Exercise.
Give back all of the data exactly as it appears here.
[Opening Exercise data section]
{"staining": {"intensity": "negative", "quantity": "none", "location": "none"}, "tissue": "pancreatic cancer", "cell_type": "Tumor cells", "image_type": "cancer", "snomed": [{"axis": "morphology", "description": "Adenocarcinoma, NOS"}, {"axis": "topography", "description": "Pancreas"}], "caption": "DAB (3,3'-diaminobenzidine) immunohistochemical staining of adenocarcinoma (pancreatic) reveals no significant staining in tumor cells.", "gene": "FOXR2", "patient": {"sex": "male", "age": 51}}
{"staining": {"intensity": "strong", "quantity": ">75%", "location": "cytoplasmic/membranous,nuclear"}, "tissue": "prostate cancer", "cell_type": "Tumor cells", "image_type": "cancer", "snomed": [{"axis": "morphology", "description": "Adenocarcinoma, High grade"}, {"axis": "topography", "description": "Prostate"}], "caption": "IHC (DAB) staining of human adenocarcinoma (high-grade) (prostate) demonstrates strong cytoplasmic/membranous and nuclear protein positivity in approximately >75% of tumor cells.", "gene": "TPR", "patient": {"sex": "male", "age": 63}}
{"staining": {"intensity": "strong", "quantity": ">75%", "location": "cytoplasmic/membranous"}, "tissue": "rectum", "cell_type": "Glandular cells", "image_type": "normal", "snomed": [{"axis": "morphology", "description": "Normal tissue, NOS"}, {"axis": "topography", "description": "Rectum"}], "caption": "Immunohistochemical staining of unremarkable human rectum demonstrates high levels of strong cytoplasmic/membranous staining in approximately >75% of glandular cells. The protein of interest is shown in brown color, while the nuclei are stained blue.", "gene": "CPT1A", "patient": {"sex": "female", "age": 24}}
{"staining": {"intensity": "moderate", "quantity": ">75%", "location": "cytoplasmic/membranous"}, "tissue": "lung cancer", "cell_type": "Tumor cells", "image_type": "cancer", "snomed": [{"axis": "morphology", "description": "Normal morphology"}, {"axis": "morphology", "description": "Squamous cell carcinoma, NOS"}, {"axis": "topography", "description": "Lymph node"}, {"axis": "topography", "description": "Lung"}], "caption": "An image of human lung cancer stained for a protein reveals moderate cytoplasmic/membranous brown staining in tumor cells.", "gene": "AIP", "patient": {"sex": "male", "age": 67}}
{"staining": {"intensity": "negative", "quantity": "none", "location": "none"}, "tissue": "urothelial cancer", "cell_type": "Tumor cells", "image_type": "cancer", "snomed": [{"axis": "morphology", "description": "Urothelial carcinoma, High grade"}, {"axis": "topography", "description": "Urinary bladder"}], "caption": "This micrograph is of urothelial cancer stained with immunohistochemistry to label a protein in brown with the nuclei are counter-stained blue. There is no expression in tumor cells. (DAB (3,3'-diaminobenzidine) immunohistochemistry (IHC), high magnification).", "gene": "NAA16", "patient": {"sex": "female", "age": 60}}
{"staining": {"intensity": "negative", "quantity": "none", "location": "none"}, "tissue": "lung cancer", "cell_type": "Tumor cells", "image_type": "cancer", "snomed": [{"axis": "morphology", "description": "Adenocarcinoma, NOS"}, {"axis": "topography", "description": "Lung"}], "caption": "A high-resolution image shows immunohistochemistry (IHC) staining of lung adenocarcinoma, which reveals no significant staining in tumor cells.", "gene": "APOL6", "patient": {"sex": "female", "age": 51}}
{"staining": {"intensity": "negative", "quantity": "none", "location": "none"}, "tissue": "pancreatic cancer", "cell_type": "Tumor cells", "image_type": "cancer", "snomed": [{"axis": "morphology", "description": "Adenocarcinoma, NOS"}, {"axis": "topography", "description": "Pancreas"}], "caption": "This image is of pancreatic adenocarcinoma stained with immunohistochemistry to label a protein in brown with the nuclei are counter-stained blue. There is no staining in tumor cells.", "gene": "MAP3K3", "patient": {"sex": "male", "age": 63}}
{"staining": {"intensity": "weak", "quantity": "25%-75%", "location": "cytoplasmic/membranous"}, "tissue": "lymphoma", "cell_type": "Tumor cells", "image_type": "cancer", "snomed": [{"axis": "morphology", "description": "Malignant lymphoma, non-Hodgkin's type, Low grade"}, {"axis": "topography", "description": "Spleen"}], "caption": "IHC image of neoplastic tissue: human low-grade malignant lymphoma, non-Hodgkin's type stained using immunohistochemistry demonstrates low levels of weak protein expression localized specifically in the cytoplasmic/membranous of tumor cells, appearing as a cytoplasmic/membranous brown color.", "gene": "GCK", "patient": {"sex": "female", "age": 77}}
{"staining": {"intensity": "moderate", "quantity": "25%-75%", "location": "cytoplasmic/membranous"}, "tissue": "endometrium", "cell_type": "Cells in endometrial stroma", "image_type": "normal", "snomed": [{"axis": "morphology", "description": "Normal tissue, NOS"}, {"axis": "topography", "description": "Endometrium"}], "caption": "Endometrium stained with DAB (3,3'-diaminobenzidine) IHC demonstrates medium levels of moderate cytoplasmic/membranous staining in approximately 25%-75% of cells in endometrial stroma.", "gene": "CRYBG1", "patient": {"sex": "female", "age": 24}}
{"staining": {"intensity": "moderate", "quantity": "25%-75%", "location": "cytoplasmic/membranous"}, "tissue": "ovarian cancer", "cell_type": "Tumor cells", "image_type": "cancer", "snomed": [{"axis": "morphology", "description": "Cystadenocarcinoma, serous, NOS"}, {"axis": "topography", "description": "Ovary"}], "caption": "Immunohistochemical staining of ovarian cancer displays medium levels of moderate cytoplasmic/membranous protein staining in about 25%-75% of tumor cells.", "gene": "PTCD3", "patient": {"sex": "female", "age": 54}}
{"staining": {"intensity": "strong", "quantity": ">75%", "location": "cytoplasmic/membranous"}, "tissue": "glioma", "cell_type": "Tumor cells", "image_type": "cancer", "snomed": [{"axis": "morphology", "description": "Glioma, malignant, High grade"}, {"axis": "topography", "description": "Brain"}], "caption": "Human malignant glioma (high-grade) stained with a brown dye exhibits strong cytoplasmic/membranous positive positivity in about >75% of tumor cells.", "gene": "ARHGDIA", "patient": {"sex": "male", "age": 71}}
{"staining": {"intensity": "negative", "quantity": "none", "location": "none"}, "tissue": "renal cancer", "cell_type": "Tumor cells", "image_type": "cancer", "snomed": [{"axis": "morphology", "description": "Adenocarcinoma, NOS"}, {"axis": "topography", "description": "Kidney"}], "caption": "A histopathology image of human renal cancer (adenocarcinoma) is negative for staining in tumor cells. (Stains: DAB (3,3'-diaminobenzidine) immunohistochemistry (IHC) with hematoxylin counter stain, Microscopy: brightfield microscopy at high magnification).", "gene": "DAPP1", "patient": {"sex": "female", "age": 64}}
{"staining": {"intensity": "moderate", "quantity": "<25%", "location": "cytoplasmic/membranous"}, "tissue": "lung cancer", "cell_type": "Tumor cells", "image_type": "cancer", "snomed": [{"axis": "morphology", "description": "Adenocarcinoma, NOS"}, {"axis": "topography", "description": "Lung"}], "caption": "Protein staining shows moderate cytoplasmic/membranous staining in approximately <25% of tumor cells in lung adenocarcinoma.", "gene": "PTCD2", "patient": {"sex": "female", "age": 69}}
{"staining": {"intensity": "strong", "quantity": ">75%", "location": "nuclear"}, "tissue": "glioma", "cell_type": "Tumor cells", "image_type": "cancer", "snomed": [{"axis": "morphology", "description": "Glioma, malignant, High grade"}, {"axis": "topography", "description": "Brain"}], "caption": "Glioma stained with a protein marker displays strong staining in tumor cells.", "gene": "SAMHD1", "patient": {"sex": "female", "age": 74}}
[Closing Exercise data section]
Expected answer.
{"staining": {"intensity": "negative", "quantity": "none", "location": "none"}, "tissue": "pancreatic cancer", "cell_type": "Tumor cells", "image_type": "cancer", "snomed": [{"axis": "morphology", "description": "Adenocarcinoma, NOS"}, {"axis": "topography", "description": "Pancreas"}], "caption": "DAB (3,3'-diaminobenzidine) immunohistochemical staining of adenocarcinoma (pancreatic) reveals no significant staining in tumor cells.", "gene": "FOXR2", "patient": {"sex": "male", "age": 51}}
{"staining": {"intensity": "strong", "quantity": ">75%", "location": "cytoplasmic/membranous,nuclear"}, "tissue": "prostate cancer", "cell_type": "Tumor cells", "image_type": "cancer", "snomed": [{"axis": "morphology", "description": "Adenocarcinoma, High grade"}, {"axis": "topography", "description": "Prostate"}], "caption": "IHC (DAB) staining of human adenocarcinoma (high-grade) (prostate) demonstrates strong cytoplasmic/membranous and nuclear protein positivity in approximately >75% of tumor cells.", "gene": "TPR", "patient": {"sex": "male", "age": 63}}
{"staining": {"intensity": "strong", "quantity": ">75%", "location": "cytoplasmic/membranous"}, "tissue": "rectum", "cell_type": "Glandular cells", "image_type": "normal", "snomed": [{"axis": "morphology", "description": "Normal tissue, NOS"}, {"axis": "topography", "description": "Rectum"}], "caption": "Immunohistochemical staining of unremarkable human rectum demonstrates high levels of strong cytoplasmic/membranous staining in approximately >75% of glandular cells. The protein of interest is shown in brown color, while the nuclei are stained blue.", "gene": "CPT1A", "patient": {"sex": "female", "age": 24}}
{"staining": {"intensity": "moderate", "quantity": ">75%", "location": "cytoplasmic/membranous"}, "tissue": "lung cancer", "cell_type": "Tumor cells", "image_type": "cancer", "snomed": [{"axis": "morphology", "description": "Normal morphology"}, {"axis": "morphology", "description": "Squamous cell carcinoma, NOS"}, {"axis": "topography", "description": "Lymph node"}, {"axis": "topography", "description": "Lung"}], "caption": "An image of human lung cancer stained for a protein reveals moderate cytoplasmic/membranous brown staining in tumor cells.", "gene": "AIP", "patient": {"sex": "male", "age": 67}}
{"staining": {"intensity": "negative", "quantity": "none", "location": "none"}, "tissue": "urothelial cancer", "cell_type": "Tumor cells", "image_type": "cancer", "snomed": [{"axis": "morphology", "description": "Urothelial carcinoma, High grade"}, {"axis": "topography", "description": "Urinary bladder"}], "caption": "This micrograph is of urothelial cancer stained with immunohistochemistry to label a protein in brown with the nuclei are counter-stained blue. There is no expression in tumor cells. (DAB (3,3'-diaminobenzidine) immunohistochemistry (IHC), high magnification).", "gene": "NAA16", "patient": {"sex": "female", "age": 60}}
{"staining": {"intensity": "negative", "quantity": "none", "location": "none"}, "tissue": "lung cancer", "cell_type": "Tumor cells", "image_type": "cancer", "snomed": [{"axis": "morphology", "description": "Adenocarcinoma, NOS"}, {"axis": "topography", "description": "Lung"}], "caption": "A high-resolution image shows immunohistochemistry (IHC) staining of lung adenocarcinoma, which reveals no significant staining in tumor cells.", "gene": "APOL6", "patient": {"sex": "female", "age": 51}}
{"staining": {"intensity": "negative", "quantity": "none", "location": "none"}, "tissue": "pancreatic cancer", "cell_type": "Tumor cells", "image_type": "cancer", "snomed": [{"axis": "morphology", "description": "Adenocarcinoma, NOS"}, {"axis": "topography", "description": "Pancreas"}], "caption": "This image is of pancreatic adenocarcinoma stained with immunohistochemistry to label a protein in brown with the nuclei are counter-stained blue. There is no staining in tumor cells.", "gene": "MAP3K3", "patient": {"sex": "male", "age": 63}}
{"staining": {"intensity": "weak", "quantity": "25%-75%", "location": "cytoplasmic/membranous"}, "tissue": "lymphoma", "cell_type": "Tumor cells", "image_type": "cancer", "snomed": [{"axis": "morphology", "description": "Malignant lymphoma, non-Hodgkin's type, Low grade"}, {"axis": "topography", "description": "Spleen"}], "caption": "IHC image of neoplastic tissue: human low-grade malignant lymphoma, non-Hodgkin's type stained using immunohistochemistry demonstrates low levels of weak protein expression localized specifically in the cytoplasmic/membranous of tumor cells, appearing as a cytoplasmic/membranous brown color.", "gene": "GCK", "patient": {"sex": "female", "age": 77}}
{"staining": {"intensity": "moderate", "quantity": "25%-75%", "location": "cytoplasmic/membranous"}, "tissue": "endometrium", "cell_type": "Cells in endometrial stroma", "image_type": "normal", "snomed": [{"axis": "morphology", "description": "Normal tissue, NOS"}, {"axis": "topography", "description": "Endometrium"}], "caption": "Endometrium stained with DAB (3,3'-diaminobenzidine) IHC demonstrates medium levels of moderate cytoplasmic/membranous staining in approximately 25%-75% of cells in endometrial stroma.", "gene": "CRYBG1", "patient": {"sex": "female", "age": 24}}
{"staining": {"intensity": "moderate", "quantity": "25%-75%", "location": "cytoplasmic/membranous"}, "tissue": "ovarian cancer", "cell_type": "Tumor cells", "image_type": "cancer", "snomed": [{"axis": "morphology", "description": "Cystadenocarcinoma, serous, NOS"}, {"axis": "topography", "description": "Ovary"}], "caption": "Immunohistochemical staining of ovarian cancer displays medium levels of moderate cytoplasmic/membranous protein staining in about 25%-75% of tumor cells.", "gene": "PTCD3", "patient": {"sex": "female", "age": 54}}
{"staining": {"intensity": "strong", "quantity": ">75%", "location": "cytoplasmic/membranous"}, "tissue": "glioma", "cell_type": "Tumor cells", "image_type": "cancer", "snomed": [{"axis": "morphology", "description": "Glioma, malignant, High grade"}, {"axis": "topography", "description": "Brain"}], "caption": "Human malignant glioma (high-grade) stained with a brown dye exhibits strong cytoplasmic/membranous positive positivity in about >75% of tumor cells.", "gene": "ARHGDIA", "patient": {"sex": "male", "age": 71}}
{"staining": {"intensity": "negative", "quantity": "none", "location": "none"}, "tissue": "renal cancer", "cell_type": "Tumor cells", "image_type": "cancer", "snomed": [{"axis": "morphology", "description": "Adenocarcinoma, NOS"}, {"axis": "topography", "description": "Kidney"}], "caption": "A histopathology image of human renal cancer (adenocarcinoma) is negative for staining in tumor cells. (Stains: DAB (3,3'-diaminobenzidine) immunohistochemistry (IHC) with hematoxylin counter stain, Microscopy: brightfield microscopy at high magnification).", "gene": "DAPP1", "patient": {"sex": "female", "age": 64}}
{"staining": {"intensity": "moderate", "quantity": "<25%", "location": "cytoplasmic/membranous"}, "tissue": "lung cancer", "cell_type": "Tumor cells", "image_type": "cancer", "snomed": [{"axis": "morphology", "description": "Adenocarcinoma, NOS"}, {"axis": "topography", "description": "Lung"}], "caption": "Protein staining shows moderate cytoplasmic/membranous staining in approximately <25% of tumor cells in lung adenocarcinoma.", "gene": "PTCD2", "patient": {"sex": "female", "age": 69}}
{"staining": {"intensity": "strong", "quantity": ">75%", "location": "nuclear"}, "tissue": "glioma", "cell_type": "Tumor cells", "image_type": "cancer", "snomed": [{"axis": "morphology", "description": "Glioma, malignant, High grade"}, {"axis": "topography", "description": "Brain"}], "caption": "Glioma stained with a protein marker displays strong staining in tumor cells.", "gene": "SAMHD1", "patient": {"sex": "female", "age": 74}}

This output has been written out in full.